Réapprendre à fabriquer des Français
En quoi tout cela concerne-t-il la question de la déchéance de la nationalité qui agite l’opinion française en ce moment ? En rien, justement, si ce n’est par la confusion qui s’empare des esprits en temps de crise. Après tout, on peut priver quelqu’un de ses droits quelle que soit la manière dont il les a acquis, et même si ces droits sont de ceux que la démocratie libérale juge « naturels », innés plutôt qu’octroyés. On prive bien le criminel condamné en justice de sa liberté. Et la déchéance de la nationalité est inscrite dans le Code civil depuis… 1848.
Aussi bien, la passion qu’investissent les Français dans la question de la déchéance de la nationalité qui serait infligée aux terroristes binationaux nés français ne laisse pas d’étonner l’observateur étranger. Il y verra la propension bien française à monter aux extrêmes idéologiques dès lors qu’une question de principe est jetée en pâture. Les arguments des uns et des autres s’étalent dans tous les journaux, inutile de les reprendre ici. Ce qui est plus intéressant est ce qu’ils cachent, le non-dit tapi entre les lignes. Et ce non-dit exprime à sa manière un grand désarroi. En effet, si l’on s’accroche avec une telle énergie au juridique et à l’éthique, c’est faute de pouvoir dire le social et le culturel. C’est là que la distinction entre droit du sol et droit du sang prend tout son sens.

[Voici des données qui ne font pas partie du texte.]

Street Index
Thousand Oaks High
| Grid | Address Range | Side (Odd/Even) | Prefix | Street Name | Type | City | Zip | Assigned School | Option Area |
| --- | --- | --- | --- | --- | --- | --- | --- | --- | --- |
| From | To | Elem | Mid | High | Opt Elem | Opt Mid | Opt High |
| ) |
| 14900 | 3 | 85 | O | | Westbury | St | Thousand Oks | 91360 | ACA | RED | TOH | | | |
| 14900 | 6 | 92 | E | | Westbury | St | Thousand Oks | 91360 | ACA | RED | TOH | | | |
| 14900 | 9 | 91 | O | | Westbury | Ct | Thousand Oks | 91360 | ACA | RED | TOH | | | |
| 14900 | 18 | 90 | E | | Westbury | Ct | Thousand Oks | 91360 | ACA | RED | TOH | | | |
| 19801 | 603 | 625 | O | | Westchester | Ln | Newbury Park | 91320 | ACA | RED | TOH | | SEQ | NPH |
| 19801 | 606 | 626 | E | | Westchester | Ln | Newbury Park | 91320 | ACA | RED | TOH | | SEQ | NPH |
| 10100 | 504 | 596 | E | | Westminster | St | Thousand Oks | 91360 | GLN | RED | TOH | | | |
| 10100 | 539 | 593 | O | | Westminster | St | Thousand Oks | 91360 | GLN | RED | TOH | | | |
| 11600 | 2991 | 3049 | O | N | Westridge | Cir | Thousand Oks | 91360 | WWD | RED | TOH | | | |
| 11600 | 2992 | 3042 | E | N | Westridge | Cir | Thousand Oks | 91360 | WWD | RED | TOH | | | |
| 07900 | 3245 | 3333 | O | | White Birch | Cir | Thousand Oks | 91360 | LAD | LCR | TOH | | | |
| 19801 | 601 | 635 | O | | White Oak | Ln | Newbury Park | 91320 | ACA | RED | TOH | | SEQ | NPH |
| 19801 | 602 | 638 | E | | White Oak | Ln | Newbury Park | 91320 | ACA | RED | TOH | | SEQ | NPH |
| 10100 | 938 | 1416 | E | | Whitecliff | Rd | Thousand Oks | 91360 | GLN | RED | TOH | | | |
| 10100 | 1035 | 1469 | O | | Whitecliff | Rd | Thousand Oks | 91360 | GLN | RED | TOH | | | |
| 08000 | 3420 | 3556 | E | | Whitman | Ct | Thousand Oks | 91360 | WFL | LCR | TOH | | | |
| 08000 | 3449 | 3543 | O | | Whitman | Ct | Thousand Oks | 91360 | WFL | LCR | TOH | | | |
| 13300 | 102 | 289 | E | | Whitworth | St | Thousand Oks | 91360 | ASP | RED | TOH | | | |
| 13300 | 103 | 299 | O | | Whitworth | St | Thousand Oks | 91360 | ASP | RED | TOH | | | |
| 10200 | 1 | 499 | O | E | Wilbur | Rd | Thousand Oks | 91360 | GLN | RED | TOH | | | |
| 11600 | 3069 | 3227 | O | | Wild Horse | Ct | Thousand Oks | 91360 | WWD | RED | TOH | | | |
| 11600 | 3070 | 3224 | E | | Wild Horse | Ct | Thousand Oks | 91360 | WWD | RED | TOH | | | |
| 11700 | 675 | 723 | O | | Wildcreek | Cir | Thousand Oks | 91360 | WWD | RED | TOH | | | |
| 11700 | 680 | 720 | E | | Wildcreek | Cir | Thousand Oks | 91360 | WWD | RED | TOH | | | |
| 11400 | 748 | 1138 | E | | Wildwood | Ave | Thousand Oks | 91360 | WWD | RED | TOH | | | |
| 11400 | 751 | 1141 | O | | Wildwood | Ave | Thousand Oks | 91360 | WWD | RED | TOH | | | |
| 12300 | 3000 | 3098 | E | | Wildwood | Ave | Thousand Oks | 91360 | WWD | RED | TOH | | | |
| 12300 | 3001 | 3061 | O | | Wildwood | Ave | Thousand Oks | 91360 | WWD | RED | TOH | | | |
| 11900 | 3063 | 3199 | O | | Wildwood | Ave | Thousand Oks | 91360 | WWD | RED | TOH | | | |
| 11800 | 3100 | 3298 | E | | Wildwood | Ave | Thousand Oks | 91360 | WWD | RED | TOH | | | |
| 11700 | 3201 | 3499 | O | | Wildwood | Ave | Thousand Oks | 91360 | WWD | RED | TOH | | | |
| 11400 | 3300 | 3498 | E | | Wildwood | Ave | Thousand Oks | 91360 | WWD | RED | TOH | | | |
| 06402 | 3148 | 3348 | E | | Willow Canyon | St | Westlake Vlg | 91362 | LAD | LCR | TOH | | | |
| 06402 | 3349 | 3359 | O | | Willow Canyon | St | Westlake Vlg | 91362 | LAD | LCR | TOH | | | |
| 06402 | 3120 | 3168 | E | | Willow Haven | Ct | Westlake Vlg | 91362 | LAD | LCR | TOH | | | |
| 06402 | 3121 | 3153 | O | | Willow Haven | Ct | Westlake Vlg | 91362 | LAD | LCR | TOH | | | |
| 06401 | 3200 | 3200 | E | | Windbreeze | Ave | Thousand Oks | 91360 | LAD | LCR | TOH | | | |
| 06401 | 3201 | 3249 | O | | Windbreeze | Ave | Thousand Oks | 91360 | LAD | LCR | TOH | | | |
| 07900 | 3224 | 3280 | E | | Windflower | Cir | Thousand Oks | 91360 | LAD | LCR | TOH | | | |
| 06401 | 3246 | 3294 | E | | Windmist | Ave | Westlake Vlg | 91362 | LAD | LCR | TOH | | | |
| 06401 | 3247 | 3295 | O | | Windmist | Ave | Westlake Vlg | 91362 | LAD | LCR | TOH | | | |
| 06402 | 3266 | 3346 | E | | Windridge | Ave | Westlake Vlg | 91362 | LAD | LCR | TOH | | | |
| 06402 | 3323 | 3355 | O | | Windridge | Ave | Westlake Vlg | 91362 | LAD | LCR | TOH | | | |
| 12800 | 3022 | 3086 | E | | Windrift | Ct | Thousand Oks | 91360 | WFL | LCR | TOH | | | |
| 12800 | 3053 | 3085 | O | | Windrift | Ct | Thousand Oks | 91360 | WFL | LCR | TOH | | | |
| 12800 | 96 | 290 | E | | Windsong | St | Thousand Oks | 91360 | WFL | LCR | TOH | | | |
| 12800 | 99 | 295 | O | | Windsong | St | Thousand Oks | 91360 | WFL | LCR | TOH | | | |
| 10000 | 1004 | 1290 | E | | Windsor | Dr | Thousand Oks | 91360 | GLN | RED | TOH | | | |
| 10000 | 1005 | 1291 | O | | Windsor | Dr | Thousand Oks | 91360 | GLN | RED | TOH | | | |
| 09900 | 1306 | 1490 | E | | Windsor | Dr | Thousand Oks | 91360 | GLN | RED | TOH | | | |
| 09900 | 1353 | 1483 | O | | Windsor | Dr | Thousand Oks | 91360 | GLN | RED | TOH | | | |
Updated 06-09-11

En période d’immigration de masse, le droit du sol signifie qu’on fabrique en série des Français juridiques. Autrefois, la République disposait d’outils d’intégration efficaces – une économie en expansion, la conscription, l’école surtout – qui lui permettaient de transformer ces Français de papier en Français charnels. Assurément, ce n’étaient pas les mêmes candidats. Une chose est d’accueillir des Espagnols, des Polonais, des Italiens ou des juifs, pour lesquels devenir français était une promesse et une volonté, une autre d’intégrer des Maghrébins musulmans qui emportent leur patrie aux semelles de leurs souliers. Chassez le culturel par la porte, il se vengera en revenant par la fenêtre… Surtout, pour des raisons que tout le monde connaît, les outils d’antan sont désormais bien rouillés. À qui la faute ? Ce n’est pas le lieu d’en débattre. Constatons simplement que, jadis formidable machine à broyer des identités étrangères pour en faire des citoyens, la France n’en a plus les moyens.
Bref, plutôt que de se lancer dans des opérations juridiquement hasardeuses et pratiquement inutiles, mieux vaudrait réapprendre à fabriquer des Français. Plus facile à dire qu’à faire.